**Required action:**
Can you print all of the records below word for word, leaving out the pictures?

[Figure understanding tasks]
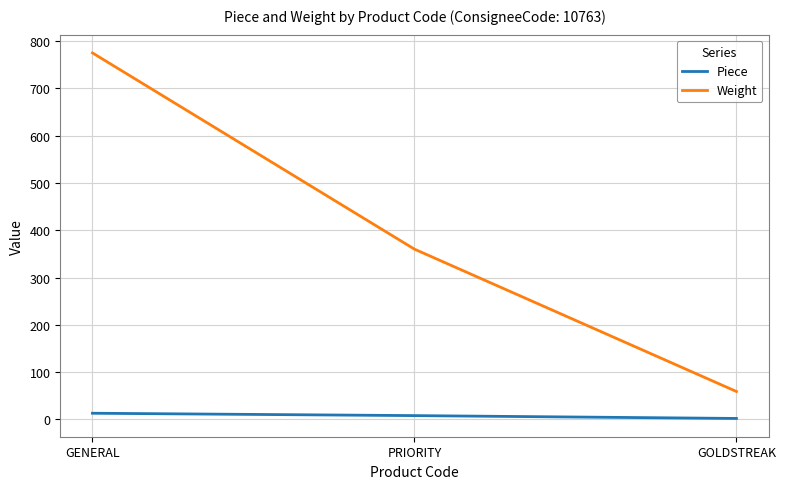

What are all the series names shown in the legend?

Piece, Weight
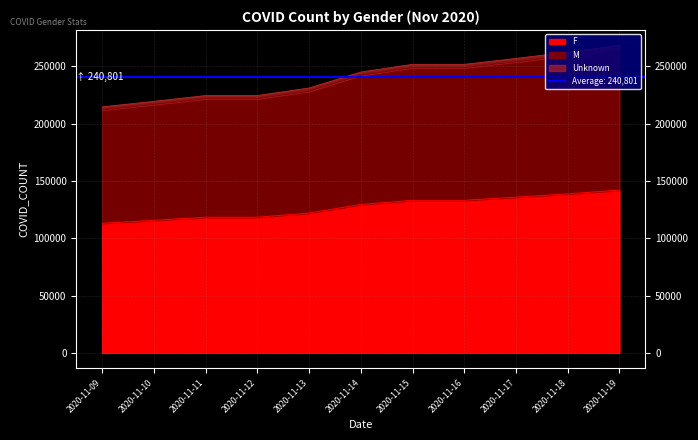

What is the minimum value for F?

112996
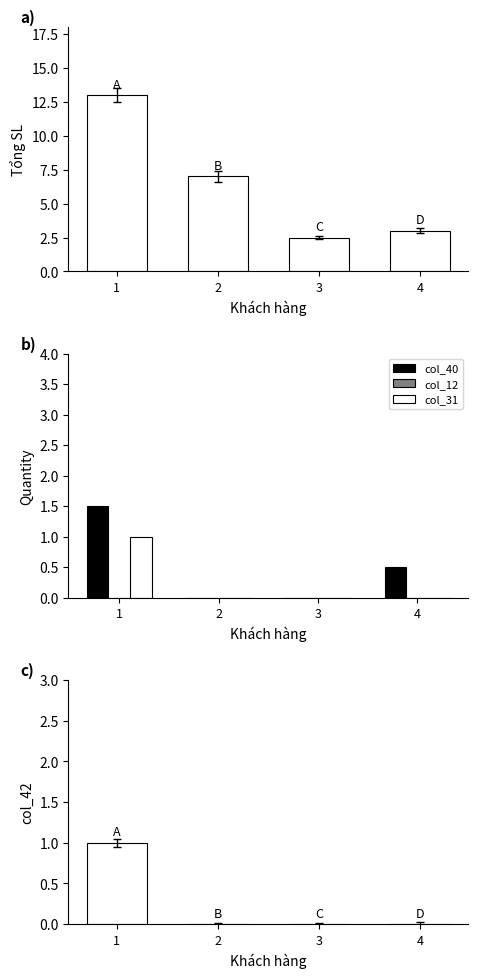

At which category is the sum across all series the highest?

1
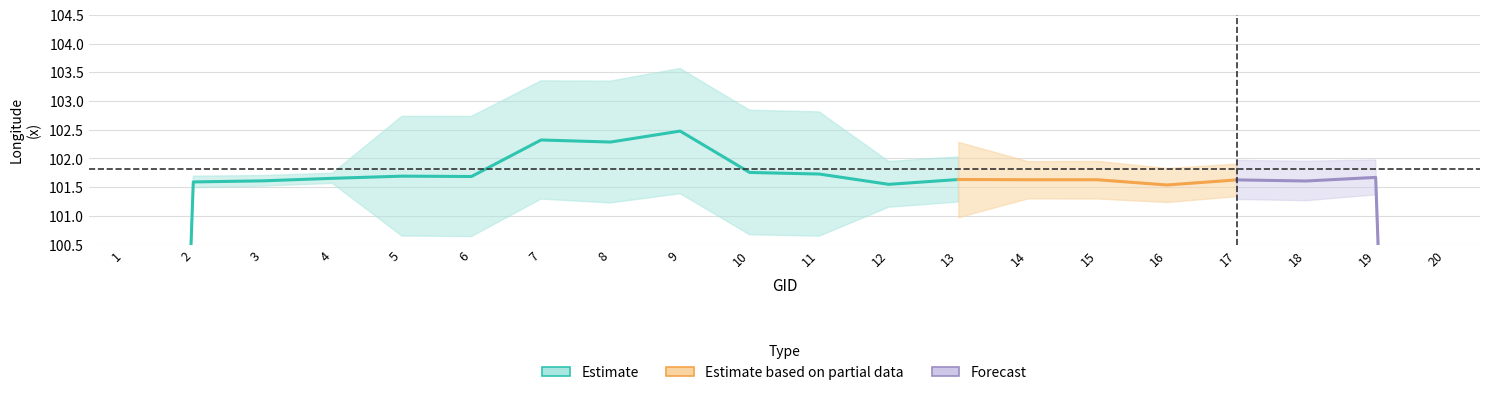

Which has a higher value, 4 or 2?

4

**Output below:**
What are all the series names shown in the legend?

Piece, Weight

What is the minimum value for F?

112996

At which category is the sum across all series the highest?

1

Which has a higher value, 4 or 2?

4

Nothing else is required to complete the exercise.